EXERCISE DETAILS
Please repeat every entry exactly as given, apart from dropping the images.

--

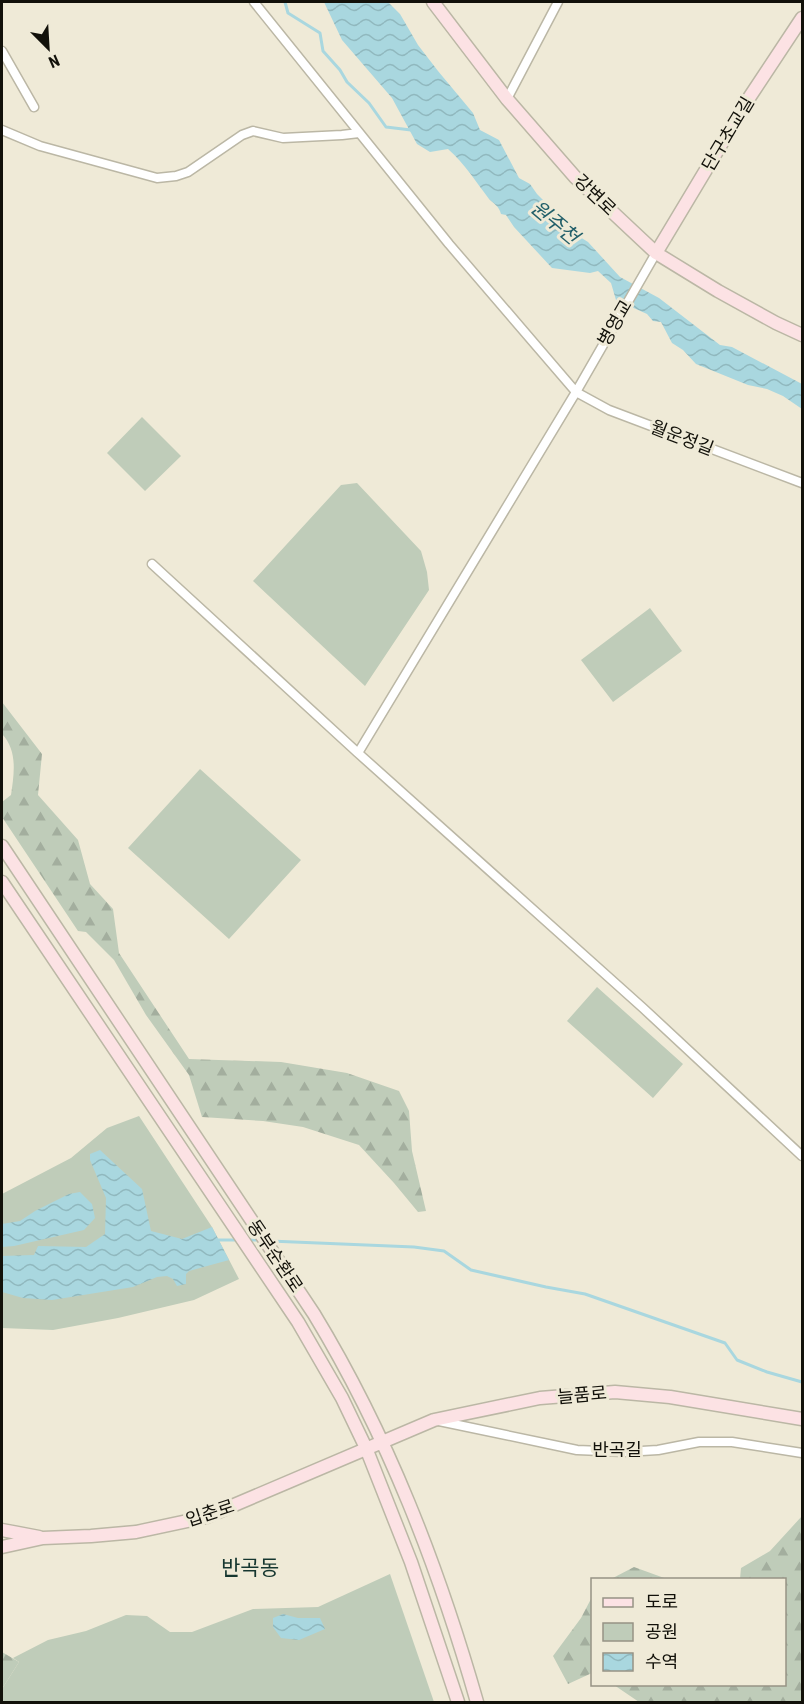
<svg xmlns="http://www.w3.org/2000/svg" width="804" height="1704" viewBox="0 0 804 1704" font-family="'Roboto Condensed','Noto Sans KR',sans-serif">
<defs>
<pattern id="forest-firs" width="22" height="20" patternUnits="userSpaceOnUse" patternTransform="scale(1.5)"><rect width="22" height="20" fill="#bfccb9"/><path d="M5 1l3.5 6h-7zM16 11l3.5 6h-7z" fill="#a3ae9e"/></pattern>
<pattern id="water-waves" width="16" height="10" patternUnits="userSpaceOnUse" patternTransform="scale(1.5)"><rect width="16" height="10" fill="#a9d7df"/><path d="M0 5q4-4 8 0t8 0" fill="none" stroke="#90b8be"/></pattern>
</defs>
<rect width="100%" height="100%" fill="#efead7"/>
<!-- green -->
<path fill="#bfccb9" d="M142 417 181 456 145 491 107 453Z
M357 483 421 551 427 572 429 590 365 686 253 581 341 485Z
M650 608 682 651 613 702 581 660Z
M200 769 301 860 229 939 128 848Z
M597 987 683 1064 653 1098 567 1021Z
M139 1116 212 1227 239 1279 194 1300 118 1318 53 1330 2 1328V1194L71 1158 107 1128Z
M390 1574 434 1702H2V1689L19 1662 13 1658 48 1640 86 1631 126 1615 147 1616 170 1632H192L253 1609 318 1607Z"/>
<!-- forest -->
<path fill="url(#forest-firs)" d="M2 702 42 754 38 795 78 840 90 884 113 909 119 953 189 1059 281 1062 347 1073 399 1091 409 1111 412 1151 426 1211 418 1212 394 1183 359 1145 303 1127 263 1121 202 1117 189 1075 146 1015 114 960 86 932 78 931 2 817V802L11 795C14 774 18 751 2 734Z
M802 1516V1702H639L614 1685 784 1684V1580L740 1579 741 1568 770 1551Z
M634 1567 667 1579H611Z
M592 1597V1673L568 1684 553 1656 581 1618Z
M2 1652 19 1662 2 1689Z"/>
<!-- water -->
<path fill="url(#water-waves)" d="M324 2H388L400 14 418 45 438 71 473 113 480 130 499 140 519 178 530 184 537 194 580 237 588 242 620 277 659 298 720 345 732 347 802 384V409L783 396 767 389 748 385 696 364 683 350 672 343 661 322 653 321 647 314 616 300 611 283 598 271 590 273 552 268 514 227 506 215 501 214C499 206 494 204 489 199 476 182 465 164 448 149L430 152 417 144 392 98 342 40Z
M100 1150 142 1189 151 1231 182 1239 212 1227 229 1260 189 1271 186 1274V1284L177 1286 173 1279 167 1276 157 1277 133 1287 52 1300 23 1298 2 1292V1256L34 1255 38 1246 86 1247 105 1234 106 1198 90 1160V1154Z
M80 1192 92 1204 95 1218 84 1230 14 1246 2 1247V1224L20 1221 35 1211 69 1194Z
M283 1614 298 1618H320L325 1629 299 1640 281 1638 273 1627V1618Z"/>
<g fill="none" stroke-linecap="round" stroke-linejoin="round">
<!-- stream -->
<path stroke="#a9d7df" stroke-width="3" d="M285 2 288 13 320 33 323 51 340 70 347 82 369 103 386 127 411 130
M216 1240H237
M246 1240H261
M270 1241 414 1247 444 1251 471 1270 546 1287 585 1294 725 1343 737 1360 767 1372 802 1382"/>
<!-- street casing -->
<g stroke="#bbb7a5" stroke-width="11">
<path id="street" d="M254 2 449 244 576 392 609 410 802 483
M2 51 34 107
M507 99 558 2
M2 130 40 146 157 178 176 176 188 172 242 135 253 131 283 138 342 135 359 133
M656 253 576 392 358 753 643 1008 802 1156
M152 564 358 753
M439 1421 577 1450 625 1452 658 1450 699 1442H732L802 1453"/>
</g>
<!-- secondary casing -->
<g stroke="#bbb7a5" stroke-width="15">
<path id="secondary" d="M433 2 507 99 575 177 656 253 718 291 776 323 802 335
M656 253 749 98 802 18
M2 846 314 1314C388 1436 438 1566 477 1702
M2 882 298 1322 342 1398 366 1448 411 1562 458 1702
M2 1530 39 1537
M2 1547 43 1538 91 1536 136 1532 206 1517 434 1420 540 1398 615 1392 670 1397 802 1419"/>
</g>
<!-- street -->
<use href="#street" stroke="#fff" stroke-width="8"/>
<!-- secondary -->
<use href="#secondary" stroke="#fce2e4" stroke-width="12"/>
</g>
<g text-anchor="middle" stroke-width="6" stroke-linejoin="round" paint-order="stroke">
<!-- street labels -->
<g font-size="18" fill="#12110a" stroke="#efead7">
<text transform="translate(728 134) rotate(-59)" y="6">단구초교길</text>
<text transform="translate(595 195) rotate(44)" y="6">강변로</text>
<text transform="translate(615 323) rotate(-60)" y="6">병영교</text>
<text transform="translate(682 438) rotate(21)" y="6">월운정길</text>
<text transform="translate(275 1256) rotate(56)" y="6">동부순환로</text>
<text transform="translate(582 1395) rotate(-5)" y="6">늘품로</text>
<text x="617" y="1456">반곡길</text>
<text transform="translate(210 1513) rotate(-18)" y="6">입춘로</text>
</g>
<!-- water labels -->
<g font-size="20" font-style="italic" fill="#225f69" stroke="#efead7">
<text transform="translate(555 222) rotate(40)" y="7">원주천</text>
</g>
<!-- quarter labels -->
<g font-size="21" fill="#15362f" stroke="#efead7">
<text x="250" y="1575">반곡동</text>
</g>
</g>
<!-- border -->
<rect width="804" height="1704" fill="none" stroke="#12110a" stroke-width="6"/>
<!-- legend -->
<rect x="591" y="1578" width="195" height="108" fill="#efead7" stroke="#979385" stroke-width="1.5"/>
<rect x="603" y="1598" width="30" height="9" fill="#fce2e4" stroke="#979385" stroke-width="1.5"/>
<text x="645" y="1608" font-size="18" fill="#12110a">도로</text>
<rect x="603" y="1623" width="30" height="18" fill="#bfccb9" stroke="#979385" stroke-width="1.5"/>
<text x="645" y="1638" font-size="18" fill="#12110a">공원</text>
<rect x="603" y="1653" width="30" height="18" fill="url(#water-waves)" stroke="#979385" stroke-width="1.5"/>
<text x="645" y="1668" font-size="18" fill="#12110a">수역</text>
<!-- north arrow -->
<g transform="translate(48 48) rotate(156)" stroke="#efead7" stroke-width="4.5" paint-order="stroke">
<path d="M0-4.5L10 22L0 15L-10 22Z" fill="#12110a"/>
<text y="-9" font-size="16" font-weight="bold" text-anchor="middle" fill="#12110a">N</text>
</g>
</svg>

--

OUTPUT OF THE TASK
<svg xmlns="http://www.w3.org/2000/svg" width="804" height="1704" viewBox="0 0 804 1704" font-family="'Roboto Condensed','Noto Sans KR',sans-serif">
<defs>
<pattern id="forest-firs" width="22" height="20" patternUnits="userSpaceOnUse" patternTransform="scale(1.5)"><rect width="22" height="20" fill="#bfccb9"/><path d="M5 1l3.5 6h-7zM16 11l3.5 6h-7z" fill="#a3ae9e"/></pattern>
<pattern id="water-waves" width="16" height="10" patternUnits="userSpaceOnUse" patternTransform="scale(1.5)"><rect width="16" height="10" fill="#a9d7df"/><path d="M0 5q4-4 8 0t8 0" fill="none" stroke="#90b8be"/></pattern>
</defs>
<rect width="100%" height="100%" fill="#efead7"/>
<!-- green -->
<path fill="#bfccb9" d="M142 417 181 456 145 491 107 453Z
M357 483 421 551 427 572 429 590 365 686 253 581 341 485Z
M650 608 682 651 613 702 581 660Z
M200 769 301 860 229 939 128 848Z
M597 987 683 1064 653 1098 567 1021Z
M139 1116 212 1227 239 1279 194 1300 118 1318 53 1330 2 1328V1194L71 1158 107 1128Z
M390 1574 434 1702H2V1689L19 1662 13 1658 48 1640 86 1631 126 1615 147 1616 170 1632H192L253 1609 318 1607Z"/>
<!-- forest -->
<path fill="url(#forest-firs)" d="M2 702 42 754 38 795 78 840 90 884 113 909 119 953 189 1059 281 1062 347 1073 399 1091 409 1111 412 1151 426 1211 418 1212 394 1183 359 1145 303 1127 263 1121 202 1117 189 1075 146 1015 114 960 86 932 78 931 2 817V802L11 795C14 774 18 751 2 734Z
M802 1516V1702H639L614 1685 784 1684V1580L740 1579 741 1568 770 1551Z
M634 1567 667 1579H611Z
M592 1597V1673L568 1684 553 1656 581 1618Z
M2 1652 19 1662 2 1689Z"/>
<!-- water -->
<path fill="url(#water-waves)" d="M324 2H388L400 14 418 45 438 71 473 113 480 130 499 140 519 178 530 184 537 194 580 237 588 242 620 277 659 298 720 345 732 347 802 384V409L783 396 767 389 748 385 696 364 683 350 672 343 661 322 653 321 647 314 616 300 611 283 598 271 590 273 552 268 514 227 506 215 501 214C499 206 494 204 489 199 476 182 465 164 448 149L430 152 417 144 392 98 342 40Z
M100 1150 142 1189 151 1231 182 1239 212 1227 229 1260 189 1271 186 1274V1284L177 1286 173 1279 167 1276 157 1277 133 1287 52 1300 23 1298 2 1292V1256L34 1255 38 1246 86 1247 105 1234 106 1198 90 1160V1154Z
M80 1192 92 1204 95 1218 84 1230 14 1246 2 1247V1224L20 1221 35 1211 69 1194Z
M283 1614 298 1618H320L325 1629 299 1640 281 1638 273 1627V1618Z"/>
<g fill="none" stroke-linecap="round" stroke-linejoin="round">
<!-- stream -->
<path stroke="#a9d7df" stroke-width="3" d="M285 2 288 13 320 33 323 51 340 70 347 82 369 103 386 127 411 130
M216 1240H237
M246 1240H261
M270 1241 414 1247 444 1251 471 1270 546 1287 585 1294 725 1343 737 1360 767 1372 802 1382"/>
<!-- street casing -->
<g stroke="#bbb7a5" stroke-width="11">
<path id="street" d="M254 2 449 244 576 392 609 410 802 483
M2 51 34 107
M507 99 558 2
M2 130 40 146 157 178 176 176 188 172 242 135 253 131 283 138 342 135 359 133
M656 253 576 392 358 753 643 1008 802 1156
M152 564 358 753
M439 1421 577 1450 625 1452 658 1450 699 1442H732L802 1453"/>
</g>
<!-- secondary casing -->
<g stroke="#bbb7a5" stroke-width="15">
<path id="secondary" d="M433 2 507 99 575 177 656 253 718 291 776 323 802 335
M656 253 749 98 802 18
M2 846 314 1314C388 1436 438 1566 477 1702
M2 882 298 1322 342 1398 366 1448 411 1562 458 1702
M2 1530 39 1537
M2 1547 43 1538 91 1536 136 1532 206 1517 434 1420 540 1398 615 1392 670 1397 802 1419"/>
</g>
<!-- street -->
<use href="#street" stroke="#fff" stroke-width="8"/>
<!-- secondary -->
<use href="#secondary" stroke="#fce2e4" stroke-width="12"/>
</g>
<g text-anchor="middle" stroke-width="6" stroke-linejoin="round" paint-order="stroke">
<!-- street labels -->
<g font-size="18" fill="#12110a" stroke="#efead7">
<text transform="translate(728 134) rotate(-59)" y="6">단구초교길</text>
<text transform="translate(595 195) rotate(44)" y="6">강변로</text>
<text transform="translate(615 323) rotate(-60)" y="6">병영교</text>
<text transform="translate(682 438) rotate(21)" y="6">월운정길</text>
<text transform="translate(275 1256) rotate(56)" y="6">동부순환로</text>
<text transform="translate(582 1395) rotate(-5)" y="6">늘품로</text>
<text x="617" y="1456">반곡길</text>
<text transform="translate(210 1513) rotate(-18)" y="6">입춘로</text>
</g>
<!-- water labels -->
<g font-size="20" font-style="italic" fill="#225f69" stroke="#efead7">
<text transform="translate(555 222) rotate(40)" y="7">원주천</text>
</g>
<!-- quarter labels -->
<g font-size="21" fill="#15362f" stroke="#efead7">
<text x="250" y="1575">반곡동</text>
</g>
</g>
<!-- border -->
<rect width="804" height="1704" fill="none" stroke="#12110a" stroke-width="6"/>
<!-- legend -->
<rect x="591" y="1578" width="195" height="108" fill="#efead7" stroke="#979385" stroke-width="1.5"/>
<rect x="603" y="1598" width="30" height="9" fill="#fce2e4" stroke="#979385" stroke-width="1.5"/>
<text x="645" y="1608" font-size="18" fill="#12110a">도로</text>
<rect x="603" y="1623" width="30" height="18" fill="#bfccb9" stroke="#979385" stroke-width="1.5"/>
<text x="645" y="1638" font-size="18" fill="#12110a">공원</text>
<rect x="603" y="1653" width="30" height="18" fill="url(#water-waves)" stroke="#979385" stroke-width="1.5"/>
<text x="645" y="1668" font-size="18" fill="#12110a">수역</text>
<!-- north arrow -->
<g transform="translate(48 48) rotate(156)" stroke="#efead7" stroke-width="4.5" paint-order="stroke">
<path d="M0-4.5L10 22L0 15L-10 22Z" fill="#12110a"/>
<text y="-9" font-size="16" font-weight="bold" text-anchor="middle" fill="#12110a">N</text>
</g>
</svg>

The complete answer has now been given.